На следующий день маркиз де Дюрфор принимал у себя австрийский двор от имени короля Франции. Конечно же, этот праздник должен был быть столь же, если не более, величественным, как и тот, что прошел накануне. Для его проведения арендовали дворец Лихтенштейн. Вечер удался на славу. Я помню, как мы ехали туда — это было в пригороде Россо. На всем протяжении дороги деревья были освещены, а между деревьями установлены дельфины, каждый из которых держал по большому фонарю. Это было просто очаровательно, и мы вскрикивали от восхищения, проезжая мимо такой красоты.

В зале для бала маркиз де Дюрфор приказал повесить прекрасные картины, символически изображающие происходящие события. Мне особенно запомнилась одна, изображающая меня по дороге во Францию. Передо мной расстилался ковер из цветов, которые разбрасывала нимфа, символизирующая любовь.

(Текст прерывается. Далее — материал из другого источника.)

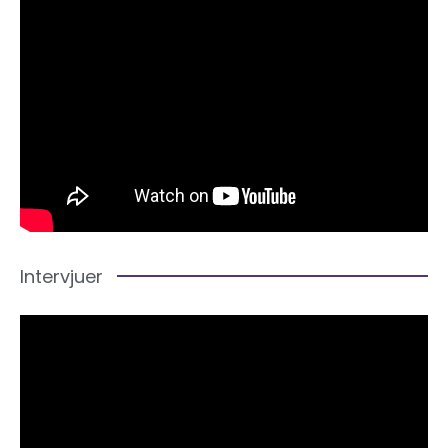
Intervjuer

Там были и фейерверк, и музыка, и этот вечер по великолепию действительно превзошел тот, который устроили мы накануне, несмотря на наши три тысячи пятьсот свечей.

Девятнадцатого числа состоялось мое бракосочетание с доверенным лицом. Для меня это было лишь продолжением игры, в которой Фердинанд играл роль жениха. Мой брат был покоренным лицом дофина Франции, и все это выглядело в точности как одна из тех пьес, которые исполняли мои братья и сестры. Только на этот раз я была уже достаточно взрослой, чтобы присоединиться к ним. Фердинанд и я встали на колени перед алтарем. Я повторяла про себя слова: «Volo et ita promito», чтобы произнести их правильно, когда придет время сказать их вслух.

После церемонии на Шпитальплатц раздался залп из ружей, а потом… снова банкет.

Я должна была покинуть родной дом через два дня. Внезапно я начала осознавать, что это означало. Мне пришло в голову, что я, может быть, никогда больше не увижу мою матушку. Она позвала меня в свою комнату, где снова прочитала мне множество наставлений. Я слушала ее с ужасом; я начинала чувствовать тревогу.